Expanded accomplishments

[Describe in greater detail the progress achieved during the current reporting period and include the significance of data/results. You are encouraged to include graphs, charts, and photos. No word limit.]

Evaluating complement/modifier distinctions

During the previous phase of the TFlex project, we harvested a lexicon of 2,700 verbs from the FrameNet semantically annotated corpus. The focus of much of our resulting work has been to "improve" this lexicon, with the aim of making it more compatible with the kinds of lexicon typically used by deep parsers, for example the TRIPS parser.

The process of harvesting verb entries from the FrameNet corpus has involved two stages: (a) harvesting subcategorisation frames directly from corpus annotations; and (b) filtering out spurious subcategorisation frames.

The FrameNet corpus consists of 160,000 semantically annotated sentences. Each annotation is done with respect to some target word, usually a verb. Take for example the following sentence:

  • Mathilde fried the catfish in an iron skillet.
Here the obvious target word to annotate is the verb "fried". The annotation itself involves identifying the 'dependents' of the target word, i.e. the words and phrases whose refer to objects and entities which play some improtant in the activity denoted by the verb:
  • [Mathilde] fried [the catfish] [in an iron skillet].
The annotation is tripartite, in that each identified dependent is then labelled with three distinct kinds of information:
  • the grammatical role it plays with respect to the target verb in the structure of the sentence (e.g. subject or object)
  • the grammatical category it belongs to, e.g. noun phrase (NP) or prepositional phrase (PP)
  • the semantic role it plays in the activity itself.
Thus, a complete FrameNet annotation can be represented as a table:

MathildeFRIEDthe catfishin an iron skillet
subject objectdependent
NP NPPP
cook foodcooking implement

The first part of the lexical harvesting process from the FrameNet corpus simply involves taking each annotated sentence and converting it into a "lexical subcategorisation frame" for the target verb. A bit of background -- the main components of a lexical entry in a lexicon for deep linguistic processing are generally assumed to be as follows:

  • the part-of-speech of the word (e.g. verb or adjective)
  • the semantic class of the word (e.g. verbs like "fry", "bake", "sauté" can be assigned to the same semantic class 'cook')
  • a set of subcategorisation, each one representing two things: (a) the kinds of sentence in which the word can occur grammatically; and (b) the legals ways that semantic roles can be mapped on to syntactic positions in the sentence types. For example, verbs of cooking are generally assigned a transitive subcategorisation frame which can be schematised as involving all and only the following TWO syntactic dependents:
  • subject - NP - cook
  • object - NP - food
A parser can use this information to construct the appropriate semantic representation for a sentence like "Mathilde fried the catfish" such that "Mathilde" is identified as the cook and "the catfish" is identified as the food, rather than vice versa. On the other hand, such verbs are not generally allowed to appear in an intransitive subcategorisation frame where only one dependent is specified, since the following sentences are neither grammatical nor meaningful in English (at least as descriptions of cooking events):
  • Mathilde fried.
  • The catfish fried.
It is essential for efficient, accurate language interpretation that a parser have access to a sound and complete list of which subcategorisation frames go with which verbs.
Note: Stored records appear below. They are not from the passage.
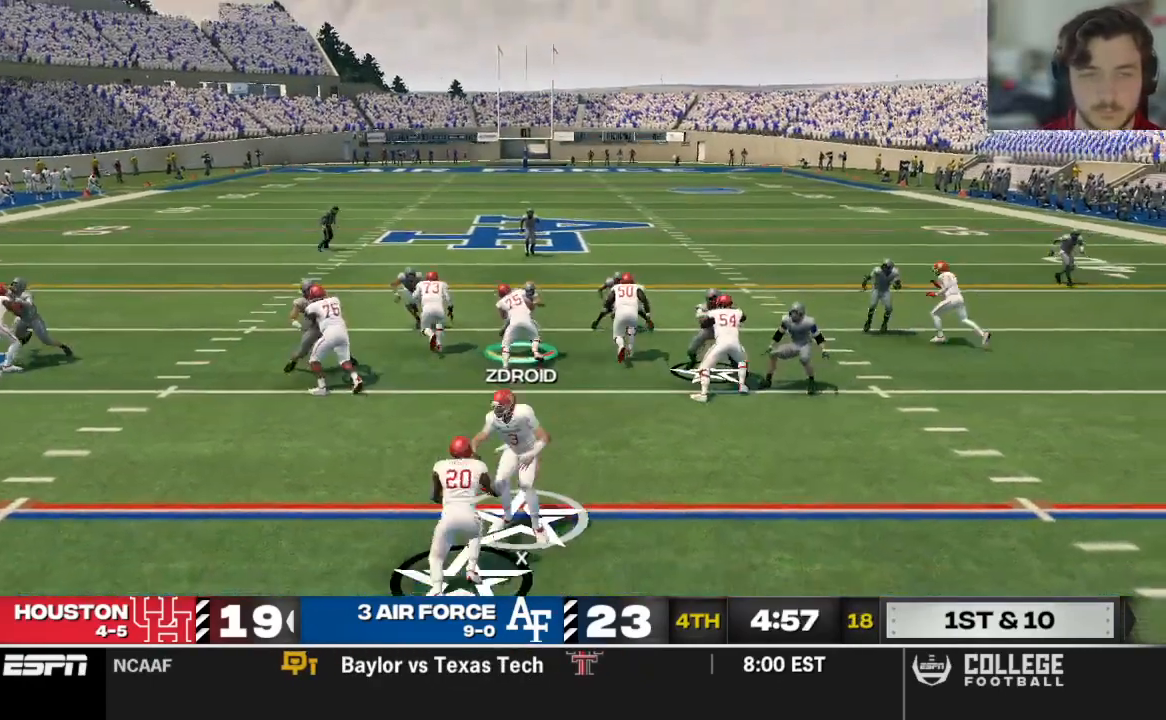
{"buttons": ["R2"], "left_stick": "down", "right_stick": "left", "events": [[62, "right_stick", "up"], [208, "right_stick", "left"], [271, "right_stick", "up"], [500, "right_stick", "left"]]}
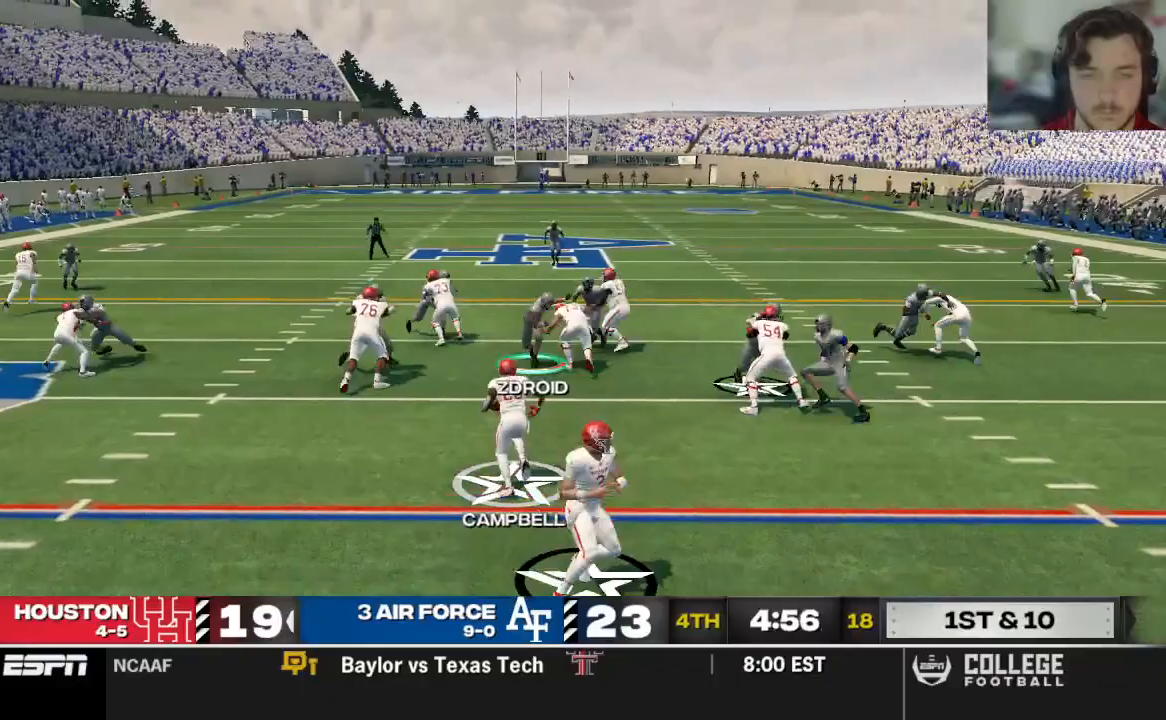
{"buttons": ["X", "R2"], "left_stick": "down", "right_stick": "center", "events": [[21, "right_stick", "center"], [208, "X", "down"], [292, "X", "up"], [354, "X", "down"], [438, "X", "up"], [500, "X", "down"]]}
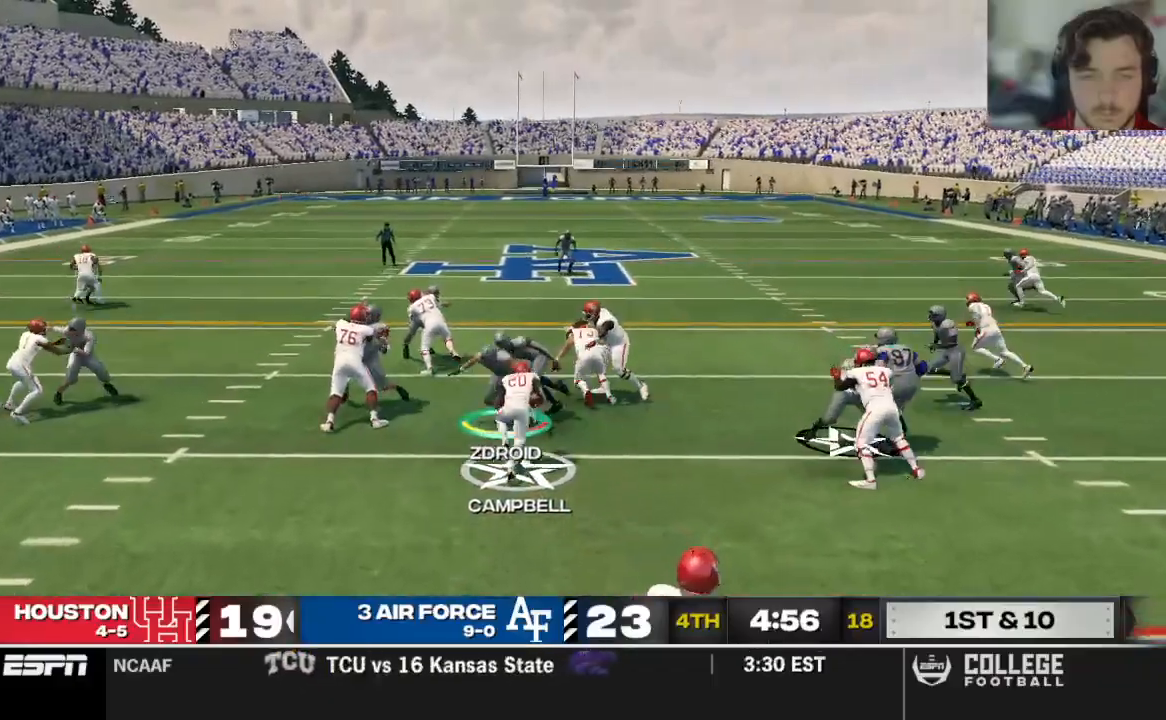
{"buttons": ["R2"], "left_stick": "down", "right_stick": "center", "events": [[62, "X", "up"], [125, "X", "down"], [229, "X", "up"]]}
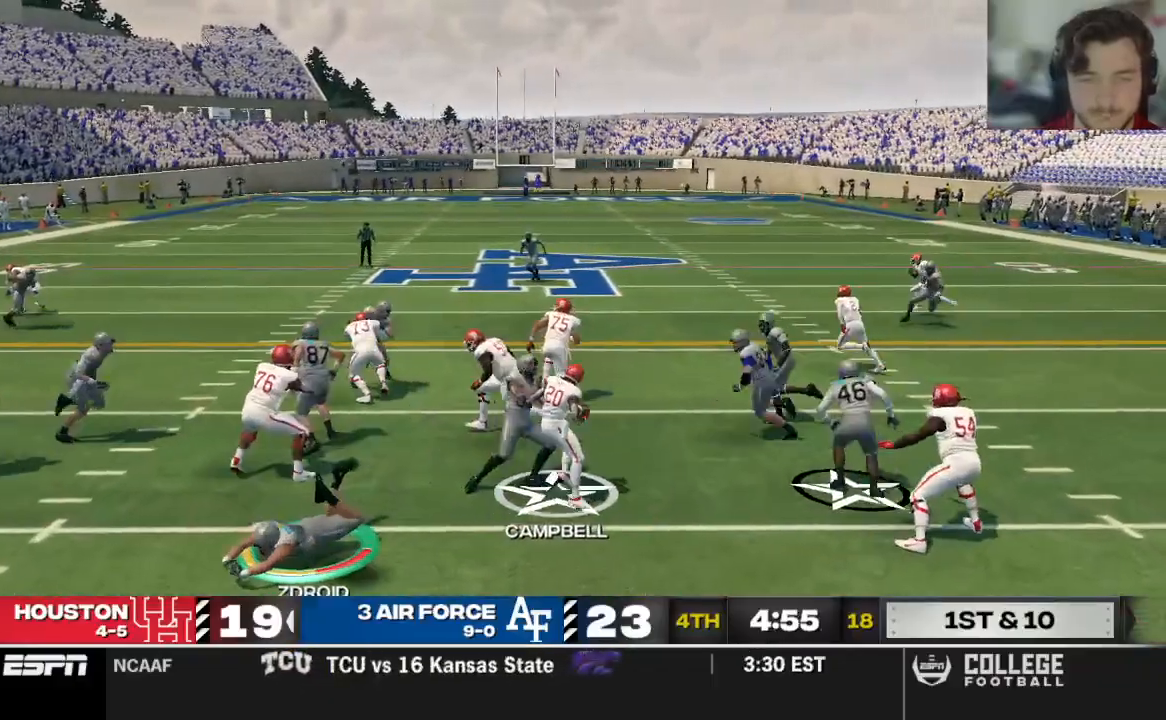
{"buttons": [], "left_stick": "down", "right_stick": "center", "events": [[21, "R2", "up"]]}
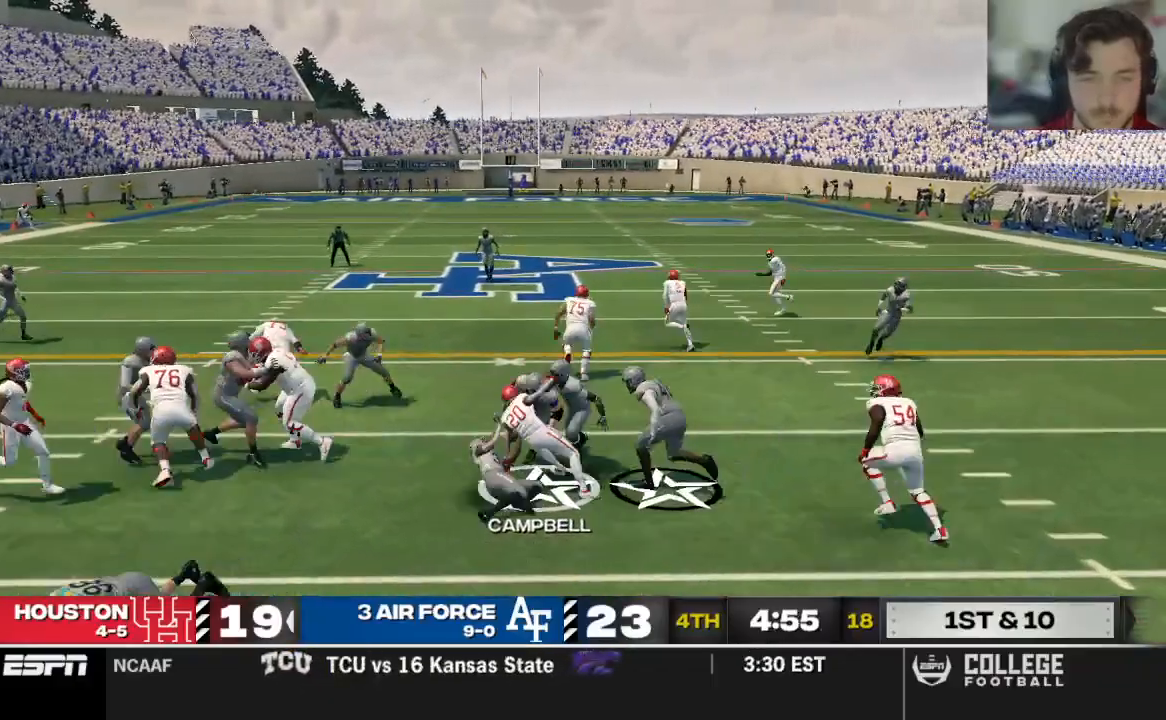
{"buttons": [], "left_stick": "down", "right_stick": "center", "events": []}
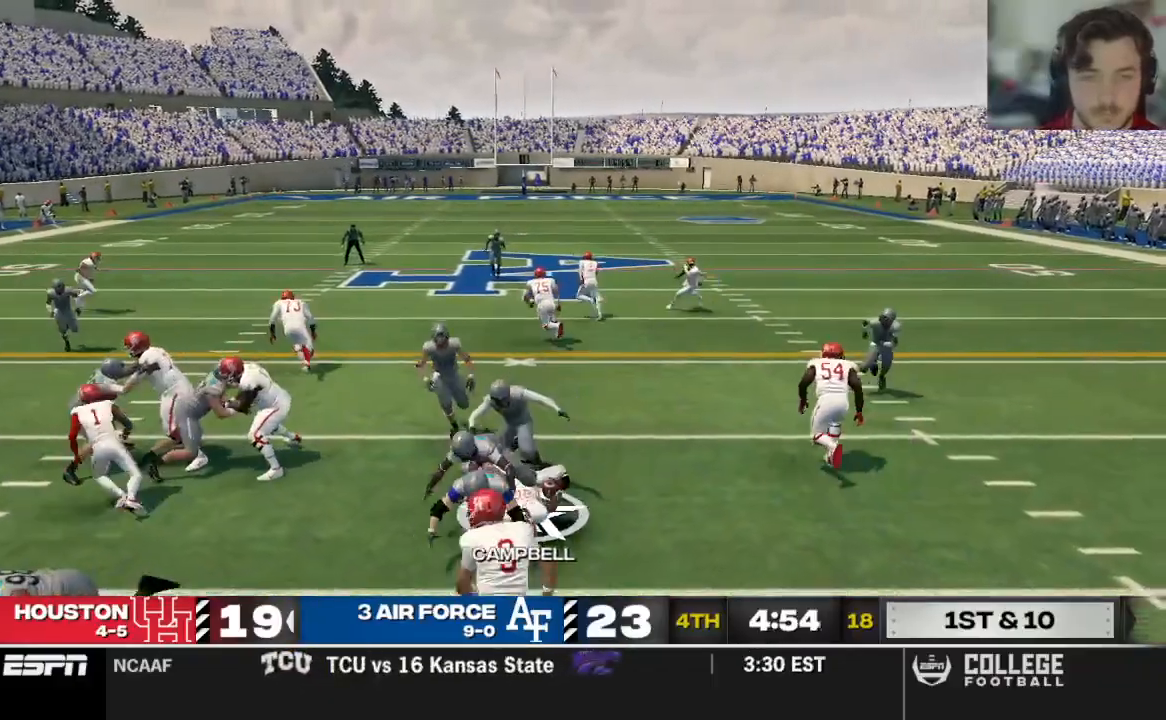
{"buttons": [], "left_stick": "down", "right_stick": "center"}
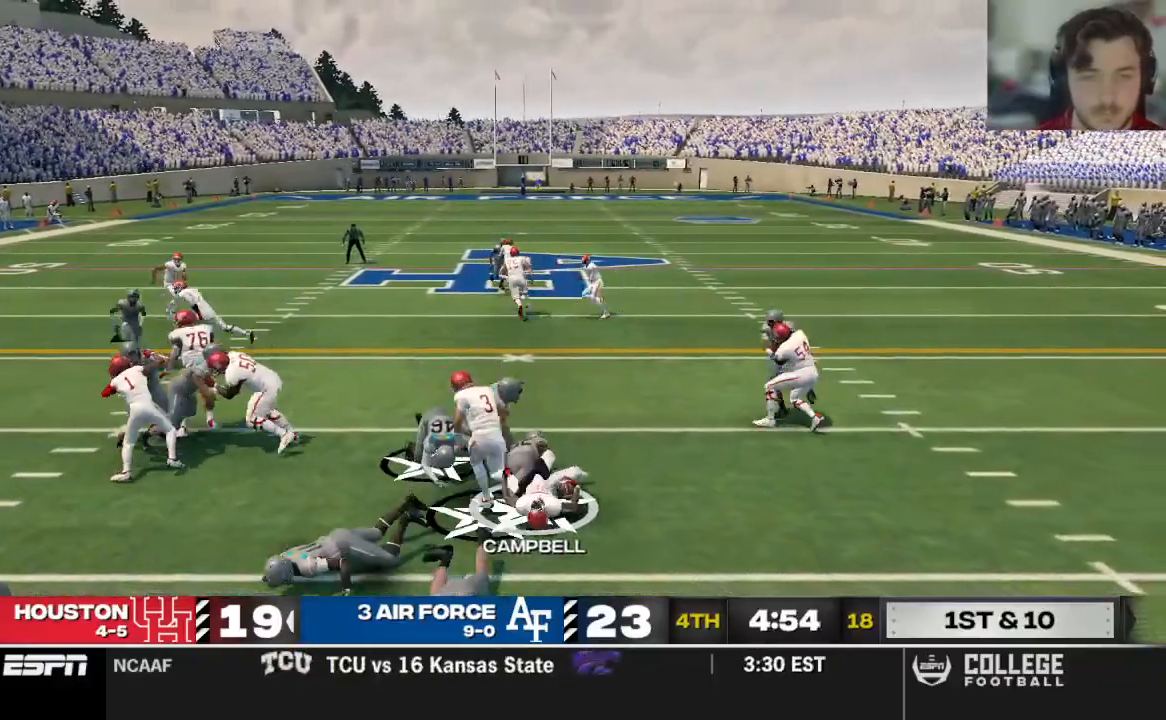
{"buttons": ["R2"], "left_stick": "center", "right_stick": "center", "events": [[271, "left_stick", "center"], [438, "R2", "down"]]}
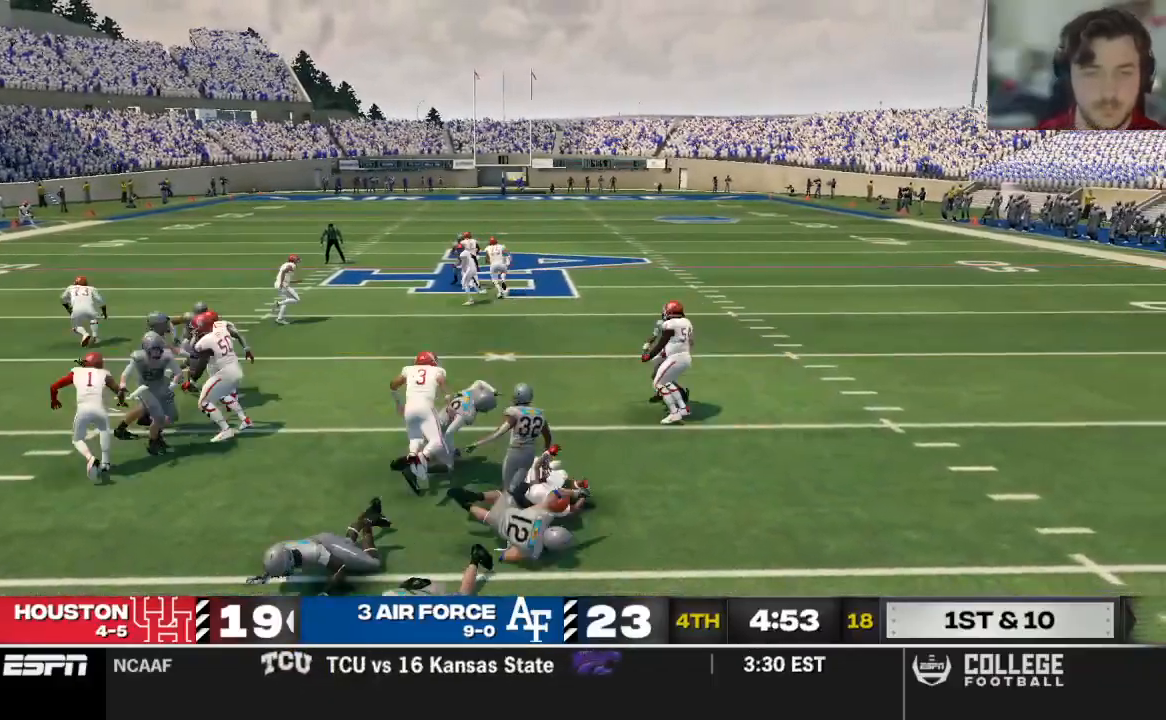
{"buttons": [], "left_stick": "center", "right_stick": "center", "events": [[83, "R2", "up"]]}
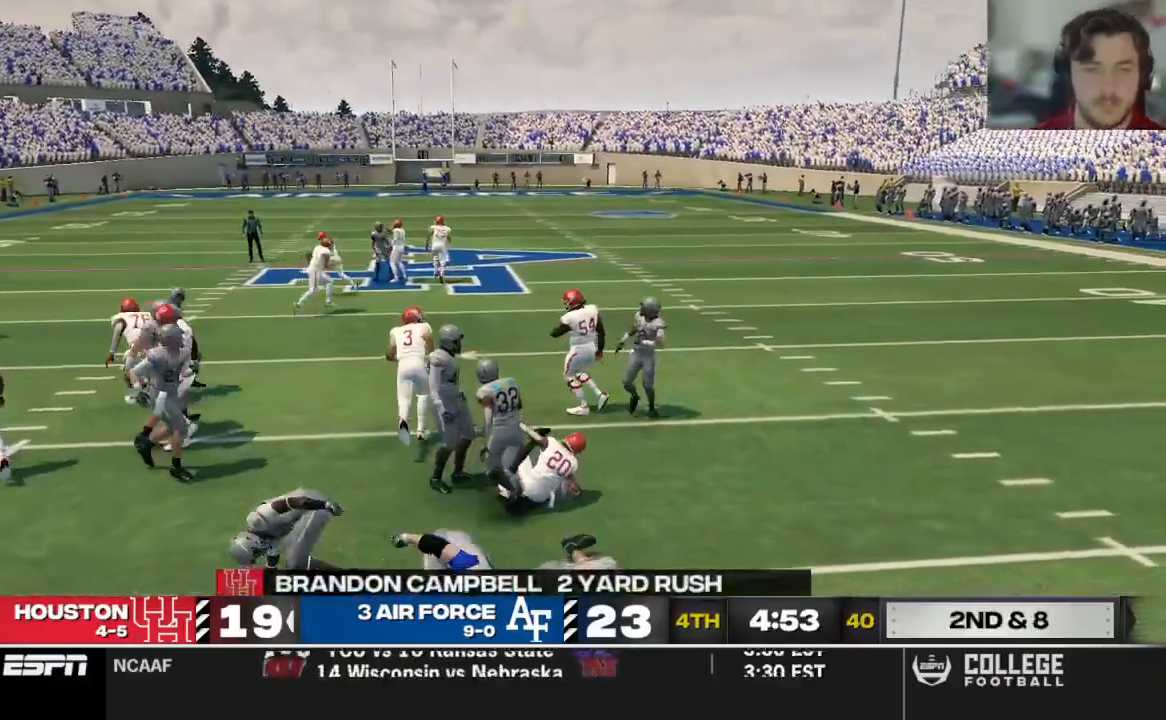
{"buttons": [], "left_stick": "center", "right_stick": "center", "events": []}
With this in mind, the first phase of the process which harvests verb entries from the FrameNet simply converts each annotated sentence into a subcategorisation frame, before collating all the individual frames into a single entry and removing duplicates. Thus, the annotated sentence above is converted into the following subcategorisation frame:

  • verb = "fry"
  • meaning = "cook"
  • dependents
    • subject - NP - cook
    • object - NP - food
    • dependent - PP - cooking implement
After this first phase of lexical harvesting, we had extracted a lexicon of 2,770 verbs from the FrameNet corpus, with an average of 9 distinct subcategorisation frames per verb. Subsequent work has mainly been geared towards improving the quality of this lexicon, by identifying and eliminating spurious subcategorisation frames, whose existence in the lexicon would cause large numbers of undesirable analyses to be constructed, thereby hampering both efficiency and accuracy. This work was reported in McConville & Dzikovska (2007).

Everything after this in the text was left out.